» **THE DATA**:

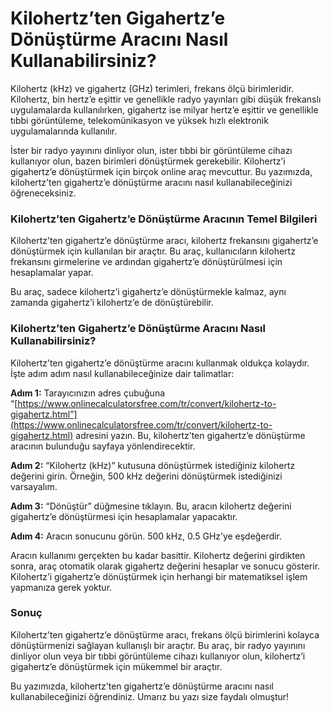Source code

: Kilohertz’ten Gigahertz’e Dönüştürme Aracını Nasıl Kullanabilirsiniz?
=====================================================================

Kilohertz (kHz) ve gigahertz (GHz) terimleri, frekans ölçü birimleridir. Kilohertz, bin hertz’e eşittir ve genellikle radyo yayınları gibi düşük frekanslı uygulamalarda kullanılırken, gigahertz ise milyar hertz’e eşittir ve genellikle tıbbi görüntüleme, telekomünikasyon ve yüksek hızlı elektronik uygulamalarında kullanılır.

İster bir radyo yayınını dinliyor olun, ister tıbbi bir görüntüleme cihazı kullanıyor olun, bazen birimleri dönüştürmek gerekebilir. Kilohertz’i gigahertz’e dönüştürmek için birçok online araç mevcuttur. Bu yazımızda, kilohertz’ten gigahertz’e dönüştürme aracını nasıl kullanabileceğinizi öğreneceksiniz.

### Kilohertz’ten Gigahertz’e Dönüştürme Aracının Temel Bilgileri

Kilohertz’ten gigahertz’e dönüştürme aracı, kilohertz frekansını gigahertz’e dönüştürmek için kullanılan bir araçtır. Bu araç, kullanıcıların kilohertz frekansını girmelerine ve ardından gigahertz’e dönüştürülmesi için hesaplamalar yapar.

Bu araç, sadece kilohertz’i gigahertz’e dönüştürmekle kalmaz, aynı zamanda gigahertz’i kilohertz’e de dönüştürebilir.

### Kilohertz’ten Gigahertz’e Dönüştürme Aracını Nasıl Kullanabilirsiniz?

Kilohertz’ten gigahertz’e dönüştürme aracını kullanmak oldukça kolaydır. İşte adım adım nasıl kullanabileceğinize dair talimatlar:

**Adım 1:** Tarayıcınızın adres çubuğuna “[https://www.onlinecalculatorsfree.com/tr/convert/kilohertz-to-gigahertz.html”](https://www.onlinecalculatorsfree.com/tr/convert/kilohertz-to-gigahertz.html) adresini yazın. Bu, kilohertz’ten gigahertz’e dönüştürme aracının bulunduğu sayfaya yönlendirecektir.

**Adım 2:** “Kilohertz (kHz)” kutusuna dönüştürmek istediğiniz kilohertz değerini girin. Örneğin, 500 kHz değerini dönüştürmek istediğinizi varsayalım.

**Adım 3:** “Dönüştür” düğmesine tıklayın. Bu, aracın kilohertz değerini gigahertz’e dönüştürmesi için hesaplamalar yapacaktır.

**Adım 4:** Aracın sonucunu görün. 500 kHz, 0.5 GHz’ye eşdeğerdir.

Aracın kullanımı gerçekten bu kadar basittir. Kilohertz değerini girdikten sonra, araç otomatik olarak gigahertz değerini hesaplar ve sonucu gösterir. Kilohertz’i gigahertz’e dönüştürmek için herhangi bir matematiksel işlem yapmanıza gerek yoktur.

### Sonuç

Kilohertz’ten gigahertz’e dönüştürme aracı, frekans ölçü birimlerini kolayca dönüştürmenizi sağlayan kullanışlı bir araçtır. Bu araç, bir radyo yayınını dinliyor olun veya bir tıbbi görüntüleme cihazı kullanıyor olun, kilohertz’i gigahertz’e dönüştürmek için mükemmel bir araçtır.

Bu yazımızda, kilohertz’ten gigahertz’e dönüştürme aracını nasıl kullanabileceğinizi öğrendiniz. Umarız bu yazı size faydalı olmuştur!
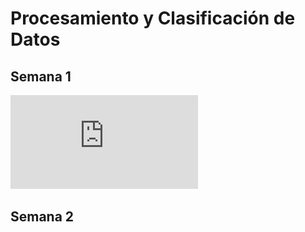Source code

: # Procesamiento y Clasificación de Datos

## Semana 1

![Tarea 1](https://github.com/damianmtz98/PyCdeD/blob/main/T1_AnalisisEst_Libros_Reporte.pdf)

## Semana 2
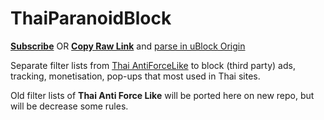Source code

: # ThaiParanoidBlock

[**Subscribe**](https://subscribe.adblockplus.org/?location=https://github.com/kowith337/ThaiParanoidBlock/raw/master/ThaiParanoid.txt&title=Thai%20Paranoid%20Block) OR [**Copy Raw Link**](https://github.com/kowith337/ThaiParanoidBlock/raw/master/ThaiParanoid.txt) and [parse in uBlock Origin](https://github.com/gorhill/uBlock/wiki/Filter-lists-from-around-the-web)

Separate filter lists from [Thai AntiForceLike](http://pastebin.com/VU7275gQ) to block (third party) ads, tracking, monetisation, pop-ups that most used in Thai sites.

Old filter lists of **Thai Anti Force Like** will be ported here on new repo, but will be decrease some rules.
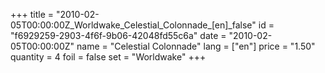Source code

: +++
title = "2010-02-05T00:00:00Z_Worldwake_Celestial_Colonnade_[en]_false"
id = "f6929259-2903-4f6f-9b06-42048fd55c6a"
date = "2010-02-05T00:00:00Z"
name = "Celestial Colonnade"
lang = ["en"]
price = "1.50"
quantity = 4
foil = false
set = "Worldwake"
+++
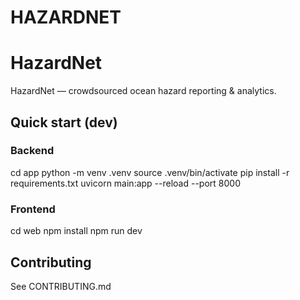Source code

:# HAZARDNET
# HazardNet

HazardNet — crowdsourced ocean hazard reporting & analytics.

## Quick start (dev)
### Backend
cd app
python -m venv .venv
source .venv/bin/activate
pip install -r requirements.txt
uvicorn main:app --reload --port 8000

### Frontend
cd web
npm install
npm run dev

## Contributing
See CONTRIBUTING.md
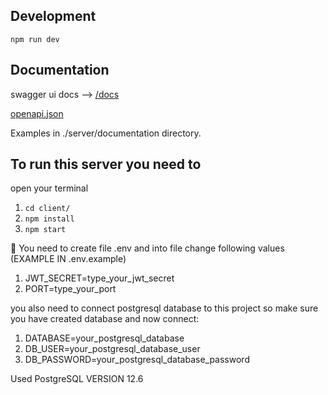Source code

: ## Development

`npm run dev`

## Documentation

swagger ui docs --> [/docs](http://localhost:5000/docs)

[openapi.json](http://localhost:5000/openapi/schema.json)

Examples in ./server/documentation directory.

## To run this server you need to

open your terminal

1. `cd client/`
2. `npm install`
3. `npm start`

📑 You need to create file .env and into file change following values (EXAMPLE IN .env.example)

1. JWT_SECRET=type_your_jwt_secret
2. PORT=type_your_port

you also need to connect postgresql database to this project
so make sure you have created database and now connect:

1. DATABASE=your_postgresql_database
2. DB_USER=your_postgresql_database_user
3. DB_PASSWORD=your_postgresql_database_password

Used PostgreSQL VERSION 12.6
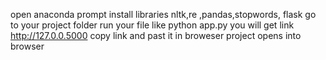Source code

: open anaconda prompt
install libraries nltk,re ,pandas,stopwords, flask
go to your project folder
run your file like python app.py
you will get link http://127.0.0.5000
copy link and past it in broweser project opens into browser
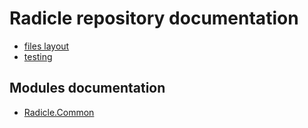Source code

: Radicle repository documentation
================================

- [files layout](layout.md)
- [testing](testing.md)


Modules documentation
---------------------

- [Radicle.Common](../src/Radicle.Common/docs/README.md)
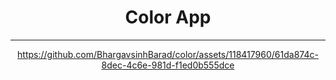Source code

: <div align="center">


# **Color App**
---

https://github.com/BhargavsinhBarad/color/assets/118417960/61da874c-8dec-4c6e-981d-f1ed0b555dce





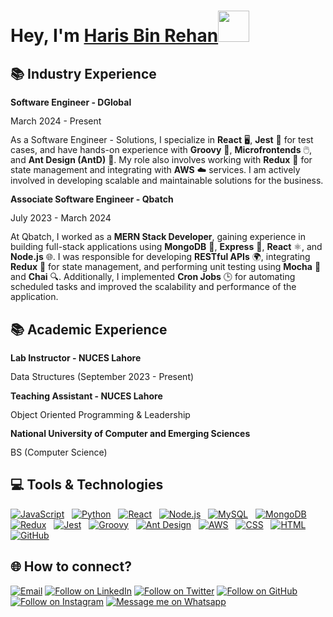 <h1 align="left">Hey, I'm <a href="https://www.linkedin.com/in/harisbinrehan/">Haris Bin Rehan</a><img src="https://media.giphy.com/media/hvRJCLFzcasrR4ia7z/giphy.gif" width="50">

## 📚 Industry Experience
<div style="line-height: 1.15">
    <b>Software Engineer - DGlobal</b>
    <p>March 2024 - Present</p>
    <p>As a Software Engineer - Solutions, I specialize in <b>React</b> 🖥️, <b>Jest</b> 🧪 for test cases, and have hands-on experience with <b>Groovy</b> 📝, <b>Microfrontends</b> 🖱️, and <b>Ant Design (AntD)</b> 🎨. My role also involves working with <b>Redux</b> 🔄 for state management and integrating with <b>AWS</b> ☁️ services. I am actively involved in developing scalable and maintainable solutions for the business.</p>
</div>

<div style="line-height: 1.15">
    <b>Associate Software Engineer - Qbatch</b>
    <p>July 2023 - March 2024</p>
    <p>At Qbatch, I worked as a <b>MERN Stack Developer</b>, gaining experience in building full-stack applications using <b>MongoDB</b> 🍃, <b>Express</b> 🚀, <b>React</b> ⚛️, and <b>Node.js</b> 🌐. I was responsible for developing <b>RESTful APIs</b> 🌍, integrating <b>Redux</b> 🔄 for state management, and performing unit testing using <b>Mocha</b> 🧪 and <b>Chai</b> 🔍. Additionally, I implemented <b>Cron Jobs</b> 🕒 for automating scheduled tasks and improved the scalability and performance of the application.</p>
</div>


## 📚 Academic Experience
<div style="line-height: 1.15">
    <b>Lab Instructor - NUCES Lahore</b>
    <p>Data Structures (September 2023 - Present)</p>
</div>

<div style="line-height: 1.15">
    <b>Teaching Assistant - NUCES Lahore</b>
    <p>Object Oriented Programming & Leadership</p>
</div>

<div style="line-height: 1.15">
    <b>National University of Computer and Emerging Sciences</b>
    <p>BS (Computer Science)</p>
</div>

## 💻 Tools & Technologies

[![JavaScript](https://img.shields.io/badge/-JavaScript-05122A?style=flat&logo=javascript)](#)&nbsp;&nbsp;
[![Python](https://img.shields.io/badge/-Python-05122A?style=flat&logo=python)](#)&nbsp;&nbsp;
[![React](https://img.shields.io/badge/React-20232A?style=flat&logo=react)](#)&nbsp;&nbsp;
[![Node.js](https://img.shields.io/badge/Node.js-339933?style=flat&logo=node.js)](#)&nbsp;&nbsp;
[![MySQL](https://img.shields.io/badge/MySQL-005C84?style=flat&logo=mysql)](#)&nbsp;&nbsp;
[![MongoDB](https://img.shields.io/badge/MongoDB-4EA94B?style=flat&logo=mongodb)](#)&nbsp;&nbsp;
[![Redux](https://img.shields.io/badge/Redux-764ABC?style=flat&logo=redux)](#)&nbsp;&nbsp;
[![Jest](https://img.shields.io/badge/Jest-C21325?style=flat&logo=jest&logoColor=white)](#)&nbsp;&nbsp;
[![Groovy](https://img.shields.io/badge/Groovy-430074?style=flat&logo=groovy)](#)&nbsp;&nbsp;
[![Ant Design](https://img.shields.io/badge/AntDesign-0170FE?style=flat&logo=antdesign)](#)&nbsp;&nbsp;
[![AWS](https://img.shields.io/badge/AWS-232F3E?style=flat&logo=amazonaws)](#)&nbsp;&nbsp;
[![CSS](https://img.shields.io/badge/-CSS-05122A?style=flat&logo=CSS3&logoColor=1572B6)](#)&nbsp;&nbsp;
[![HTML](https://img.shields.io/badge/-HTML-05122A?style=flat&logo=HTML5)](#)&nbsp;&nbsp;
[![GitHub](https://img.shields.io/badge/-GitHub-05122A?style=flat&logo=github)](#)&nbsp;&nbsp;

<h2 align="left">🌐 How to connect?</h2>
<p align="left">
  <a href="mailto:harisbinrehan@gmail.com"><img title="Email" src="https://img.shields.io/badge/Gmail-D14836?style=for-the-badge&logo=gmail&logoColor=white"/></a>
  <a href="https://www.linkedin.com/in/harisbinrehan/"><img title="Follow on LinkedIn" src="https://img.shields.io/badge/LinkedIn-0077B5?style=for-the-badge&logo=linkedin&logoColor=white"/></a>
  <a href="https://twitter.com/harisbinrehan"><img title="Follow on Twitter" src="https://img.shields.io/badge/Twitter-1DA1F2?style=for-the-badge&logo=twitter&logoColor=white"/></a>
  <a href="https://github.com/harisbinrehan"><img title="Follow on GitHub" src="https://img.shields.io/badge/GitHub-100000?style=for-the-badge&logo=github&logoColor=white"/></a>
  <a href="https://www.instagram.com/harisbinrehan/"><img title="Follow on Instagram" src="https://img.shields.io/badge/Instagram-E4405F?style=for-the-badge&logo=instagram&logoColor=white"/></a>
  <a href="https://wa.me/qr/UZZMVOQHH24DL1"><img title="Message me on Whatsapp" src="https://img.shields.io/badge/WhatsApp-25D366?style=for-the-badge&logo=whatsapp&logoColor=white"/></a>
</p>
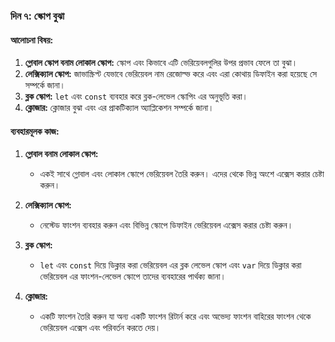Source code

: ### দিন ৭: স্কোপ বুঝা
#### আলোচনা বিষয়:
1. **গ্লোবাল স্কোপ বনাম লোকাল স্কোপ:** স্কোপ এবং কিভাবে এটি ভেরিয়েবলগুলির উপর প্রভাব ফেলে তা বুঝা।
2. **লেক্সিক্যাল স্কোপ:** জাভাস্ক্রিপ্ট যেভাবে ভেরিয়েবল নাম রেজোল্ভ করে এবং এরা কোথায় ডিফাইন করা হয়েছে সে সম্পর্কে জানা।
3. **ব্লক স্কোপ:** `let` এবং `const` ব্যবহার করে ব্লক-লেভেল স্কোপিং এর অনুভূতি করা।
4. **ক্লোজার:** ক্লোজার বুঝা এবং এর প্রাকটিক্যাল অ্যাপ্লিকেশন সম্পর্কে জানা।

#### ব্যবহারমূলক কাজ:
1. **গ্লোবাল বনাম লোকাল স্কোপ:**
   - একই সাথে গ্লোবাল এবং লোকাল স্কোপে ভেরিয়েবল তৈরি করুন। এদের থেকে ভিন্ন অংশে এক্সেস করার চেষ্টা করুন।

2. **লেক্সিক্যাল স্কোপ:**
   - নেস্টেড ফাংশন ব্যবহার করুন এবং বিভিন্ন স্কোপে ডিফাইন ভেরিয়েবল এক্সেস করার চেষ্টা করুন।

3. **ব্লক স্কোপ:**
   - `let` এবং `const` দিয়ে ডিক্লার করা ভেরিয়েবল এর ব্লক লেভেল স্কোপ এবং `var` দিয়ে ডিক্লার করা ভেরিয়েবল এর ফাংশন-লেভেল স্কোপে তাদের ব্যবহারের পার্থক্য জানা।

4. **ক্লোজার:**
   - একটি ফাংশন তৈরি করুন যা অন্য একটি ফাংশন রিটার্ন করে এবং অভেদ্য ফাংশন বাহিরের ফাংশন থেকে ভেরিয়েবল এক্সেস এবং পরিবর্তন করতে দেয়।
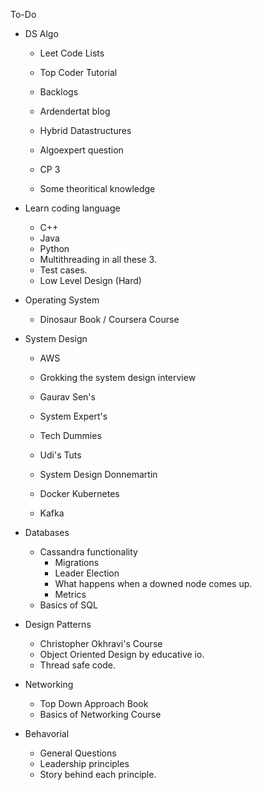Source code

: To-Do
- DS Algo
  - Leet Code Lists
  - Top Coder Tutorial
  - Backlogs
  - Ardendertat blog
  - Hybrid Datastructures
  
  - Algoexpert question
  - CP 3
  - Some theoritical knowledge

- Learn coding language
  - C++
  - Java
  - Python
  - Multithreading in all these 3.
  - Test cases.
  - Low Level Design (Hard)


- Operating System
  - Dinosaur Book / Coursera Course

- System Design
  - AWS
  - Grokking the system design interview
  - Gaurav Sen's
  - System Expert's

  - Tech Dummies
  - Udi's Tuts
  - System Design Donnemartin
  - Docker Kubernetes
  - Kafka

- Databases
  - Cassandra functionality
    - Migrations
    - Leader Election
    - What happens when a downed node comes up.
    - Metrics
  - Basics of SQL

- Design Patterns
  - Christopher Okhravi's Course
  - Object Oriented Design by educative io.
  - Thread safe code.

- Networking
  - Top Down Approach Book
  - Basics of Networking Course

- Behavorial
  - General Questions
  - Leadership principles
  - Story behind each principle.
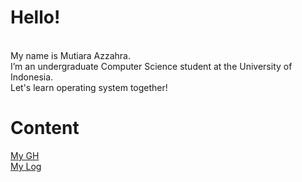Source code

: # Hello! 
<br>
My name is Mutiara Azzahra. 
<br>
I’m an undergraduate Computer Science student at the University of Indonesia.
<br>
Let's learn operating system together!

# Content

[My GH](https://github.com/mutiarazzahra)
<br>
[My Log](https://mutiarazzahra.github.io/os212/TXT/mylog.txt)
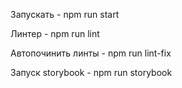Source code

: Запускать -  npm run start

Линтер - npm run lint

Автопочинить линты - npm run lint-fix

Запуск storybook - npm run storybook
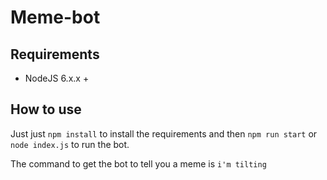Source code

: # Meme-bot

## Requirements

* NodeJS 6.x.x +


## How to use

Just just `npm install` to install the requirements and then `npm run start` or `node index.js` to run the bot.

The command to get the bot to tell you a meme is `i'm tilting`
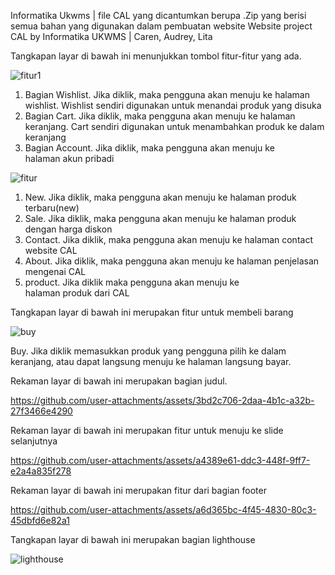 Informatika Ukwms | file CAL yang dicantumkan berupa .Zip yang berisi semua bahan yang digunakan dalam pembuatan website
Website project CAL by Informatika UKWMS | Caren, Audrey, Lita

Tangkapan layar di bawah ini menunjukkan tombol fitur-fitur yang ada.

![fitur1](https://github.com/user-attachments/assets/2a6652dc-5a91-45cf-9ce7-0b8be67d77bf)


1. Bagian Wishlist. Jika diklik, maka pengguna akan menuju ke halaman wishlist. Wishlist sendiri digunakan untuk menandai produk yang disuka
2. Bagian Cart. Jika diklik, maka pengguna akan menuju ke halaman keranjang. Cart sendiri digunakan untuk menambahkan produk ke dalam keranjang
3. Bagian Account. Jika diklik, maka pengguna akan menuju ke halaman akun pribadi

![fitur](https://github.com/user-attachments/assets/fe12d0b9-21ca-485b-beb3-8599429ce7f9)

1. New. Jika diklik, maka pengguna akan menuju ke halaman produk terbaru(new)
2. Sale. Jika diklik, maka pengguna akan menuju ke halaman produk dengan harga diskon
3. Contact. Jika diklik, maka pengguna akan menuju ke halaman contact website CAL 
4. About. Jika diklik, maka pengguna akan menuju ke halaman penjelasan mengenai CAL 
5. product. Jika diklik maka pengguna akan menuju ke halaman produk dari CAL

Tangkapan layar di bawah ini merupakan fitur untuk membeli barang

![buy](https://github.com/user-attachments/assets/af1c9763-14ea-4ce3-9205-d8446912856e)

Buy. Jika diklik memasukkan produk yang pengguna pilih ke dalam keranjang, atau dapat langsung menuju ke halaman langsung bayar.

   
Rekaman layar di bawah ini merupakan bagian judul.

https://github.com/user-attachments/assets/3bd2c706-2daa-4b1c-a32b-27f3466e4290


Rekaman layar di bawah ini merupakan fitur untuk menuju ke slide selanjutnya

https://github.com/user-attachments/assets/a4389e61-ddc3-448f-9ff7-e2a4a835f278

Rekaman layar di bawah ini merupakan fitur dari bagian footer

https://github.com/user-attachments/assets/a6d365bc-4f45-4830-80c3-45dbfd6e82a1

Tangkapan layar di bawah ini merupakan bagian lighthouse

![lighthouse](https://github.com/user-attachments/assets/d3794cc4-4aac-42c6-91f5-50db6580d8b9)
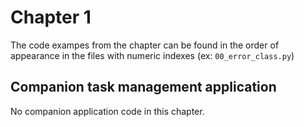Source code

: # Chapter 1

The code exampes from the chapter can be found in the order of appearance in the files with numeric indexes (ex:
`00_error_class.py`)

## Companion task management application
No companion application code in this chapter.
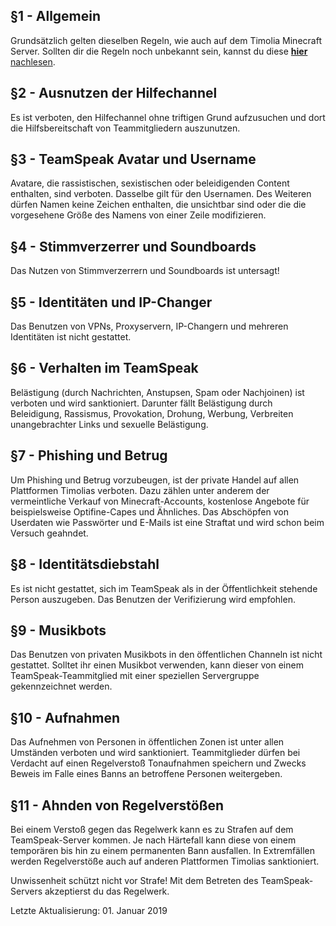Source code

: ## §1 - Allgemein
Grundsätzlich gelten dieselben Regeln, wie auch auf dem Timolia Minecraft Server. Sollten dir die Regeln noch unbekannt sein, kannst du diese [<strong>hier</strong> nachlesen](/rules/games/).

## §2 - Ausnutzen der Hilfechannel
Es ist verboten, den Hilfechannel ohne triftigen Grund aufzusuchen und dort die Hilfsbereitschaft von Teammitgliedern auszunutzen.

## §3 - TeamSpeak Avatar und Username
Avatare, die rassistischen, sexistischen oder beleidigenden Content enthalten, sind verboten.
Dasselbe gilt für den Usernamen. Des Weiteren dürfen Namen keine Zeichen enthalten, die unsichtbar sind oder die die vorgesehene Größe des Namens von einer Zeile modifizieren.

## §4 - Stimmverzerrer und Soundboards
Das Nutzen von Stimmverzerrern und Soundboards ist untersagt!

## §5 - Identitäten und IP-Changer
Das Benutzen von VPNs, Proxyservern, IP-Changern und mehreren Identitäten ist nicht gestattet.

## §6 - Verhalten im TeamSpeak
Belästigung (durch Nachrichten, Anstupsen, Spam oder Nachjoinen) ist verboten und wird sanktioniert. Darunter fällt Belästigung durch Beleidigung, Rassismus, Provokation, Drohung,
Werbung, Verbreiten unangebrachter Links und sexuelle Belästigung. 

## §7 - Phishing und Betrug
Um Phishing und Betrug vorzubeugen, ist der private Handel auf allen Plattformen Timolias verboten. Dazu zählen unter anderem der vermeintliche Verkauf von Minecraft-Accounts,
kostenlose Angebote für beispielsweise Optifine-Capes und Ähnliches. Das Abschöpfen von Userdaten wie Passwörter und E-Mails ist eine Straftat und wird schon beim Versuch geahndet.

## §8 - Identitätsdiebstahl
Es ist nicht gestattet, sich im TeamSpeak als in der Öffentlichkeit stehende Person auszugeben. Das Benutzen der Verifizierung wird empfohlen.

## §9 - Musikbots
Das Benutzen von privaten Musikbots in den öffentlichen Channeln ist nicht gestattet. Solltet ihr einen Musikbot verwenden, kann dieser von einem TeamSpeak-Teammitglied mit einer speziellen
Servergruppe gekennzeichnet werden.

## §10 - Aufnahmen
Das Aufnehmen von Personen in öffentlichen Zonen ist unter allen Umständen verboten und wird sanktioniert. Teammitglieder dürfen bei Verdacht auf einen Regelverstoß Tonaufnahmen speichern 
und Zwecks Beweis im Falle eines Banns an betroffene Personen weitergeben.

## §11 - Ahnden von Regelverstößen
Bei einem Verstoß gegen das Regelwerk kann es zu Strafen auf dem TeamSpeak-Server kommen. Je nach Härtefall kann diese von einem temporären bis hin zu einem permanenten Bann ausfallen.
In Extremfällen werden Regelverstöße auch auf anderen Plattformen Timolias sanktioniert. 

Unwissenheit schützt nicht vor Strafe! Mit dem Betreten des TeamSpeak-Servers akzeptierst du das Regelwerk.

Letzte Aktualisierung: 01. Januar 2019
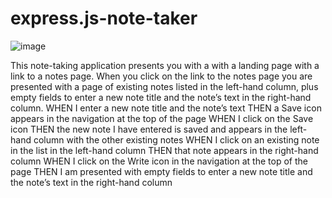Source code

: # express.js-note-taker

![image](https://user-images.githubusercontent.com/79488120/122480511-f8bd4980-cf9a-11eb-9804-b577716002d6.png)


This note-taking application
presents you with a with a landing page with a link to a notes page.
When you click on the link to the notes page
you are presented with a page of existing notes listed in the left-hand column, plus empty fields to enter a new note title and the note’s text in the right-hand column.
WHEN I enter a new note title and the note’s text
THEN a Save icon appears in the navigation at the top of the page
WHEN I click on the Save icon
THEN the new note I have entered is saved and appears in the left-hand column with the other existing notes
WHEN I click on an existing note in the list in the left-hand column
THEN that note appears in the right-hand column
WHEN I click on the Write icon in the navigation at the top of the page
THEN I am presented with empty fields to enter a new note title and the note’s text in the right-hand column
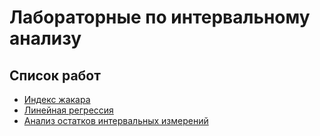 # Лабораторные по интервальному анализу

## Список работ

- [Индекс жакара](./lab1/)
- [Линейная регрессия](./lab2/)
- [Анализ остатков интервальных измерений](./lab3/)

» **WHAT IS BEING ASKED**: Could you reproduce, exactly, every line above from the line with "- Basics of SQL" to the line with "- General Questions", and no other line? Both ends count.

» **RESPONSE BELOW**:
  - Basics of SQL

- Design Patterns
  - Christopher Okhravi's Course
  - Object Oriented Design by educative io.
  - Thread safe code.

- Networking
  - Top Down Approach Book
  - Basics of Networking Course

- Behavorial
  - General Questions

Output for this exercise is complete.